One of Aberdeen's most discussed losers was publican Bob Paige. He also was philosophical: ‘I'm skint,' he said simply, ‘but the easiest thing would be to say the world's been unfair to me. Yes, one enterprise went wrong, but I have done some good things in my time.' Mr Paige bought a ‘spit and sawdust' city-centre pub, tarted it up, concentrating on good quality food and wine, threw out the pool table, barred the old regulars and the kids he darkly suspected of drug-taking. Within a few months he was out of business with his £100,000 house on the market to pay off his debts. He had had a good track record, running a successful ‘English-style' bar by the harbour, where he sold real ale in premises that had once been used for professional purposes by the town's whores. The boom ended exactly as his refurbished pub, Babbie Law's, opened. He said: ‘Oil companies knocked all the expense accounts on the head and opened cheap canteens,' and the restaurant side of the business, on which he had pinned his hopes, collapsed. He admitted to miscalculations, but blamed the recession for his woes: other pubs had since gone bust, and he was convinced the ‘trickle would become a flood'. His former customers argued that he killed Babbie Law's stone-dead with his changes.

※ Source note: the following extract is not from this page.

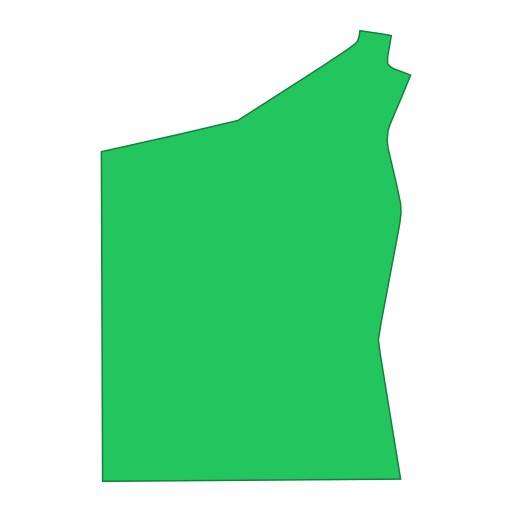 the district of El Mina, Nouakchott, Mauritania
{"feature_id": "47542326B34919448738513", "entity_name": "El Mina", "entity_type": "district", "adm_level": 2, "iso_a3": "MRT", "parent_name": "Mauritania", "parent_adm1": "Nouakchott", "projection": "orthographic", "projection_center": [-15.982, 18.027], "detail": "fine", "context": "isolated", "style": "filled", "palette": "green", "viewbox_px": 512, "rotation_deg": 0, "n_neighbors": 0, "source": "geoboundaries", "source_scale": "gbopen_adm2", "svg_char_len": 558}
<svg xmlns="http://www.w3.org/2000/svg" viewBox="0 0 512 512"><path d="M410.6,75.2L393.4,68.6L390.5,66.8L387.6,63.7L387.6,60.2L387.6,57.1L388.8,50.1L391.3,35.6L381.3,33.8L380.9,33.8L360.0,30.7L359.1,36.4L357.5,41.3L355.4,43.5L347.4,49.6L321.5,66.8L237.8,120.5L181.7,133.7L101.4,151.7L102.6,481.3L400.6,479.1L380.1,353.3L378.4,340.1L380.9,323.8L397.6,235.3L399.7,223.9L401.0,213.3L400.6,203.7L396.8,185.6L392.2,165.8L388.0,148.2L387.2,140.7L388.0,130.6L389.7,125.3L394.3,114.3L402.2,95.8L410.6,75.2Z" fill="#22c55e" stroke="#15803d" stroke-width="1.5"/></svg>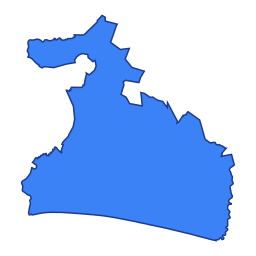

Aberdeen Harbour celebrated its 850th anniversary in 1986; fish has been landed and sold in the town since medieval days. With the loss of fishing grounds like the Icelandic waters, the overfishing of those that remained, and high landing charges in Aberdeen (covered by the national dock labour scheme unlike Peterhead to the north, where charges were considerably lower), the industry had declined through the oil years. The large trawlers had been converted for use as standby rescue vessels, and many of the crews went to work in oil. Two thirds of Aberdeen's fish market lay idle most mornings. Tommy Symmer, who had been showing people round the fish dock for seventeen years, looked through his rheumy eyes across the open water to the far side of the Albert Basin and said: ‘One time you could have walked from bank to bank on fishing boats, no bother, no bother.' When I arrived shortly after dawn, there was one last boat, the
Hélène
from Peterhead, unloading. It had been a good morning, half a dozen others had been and gone. The previous day there had been just two boats.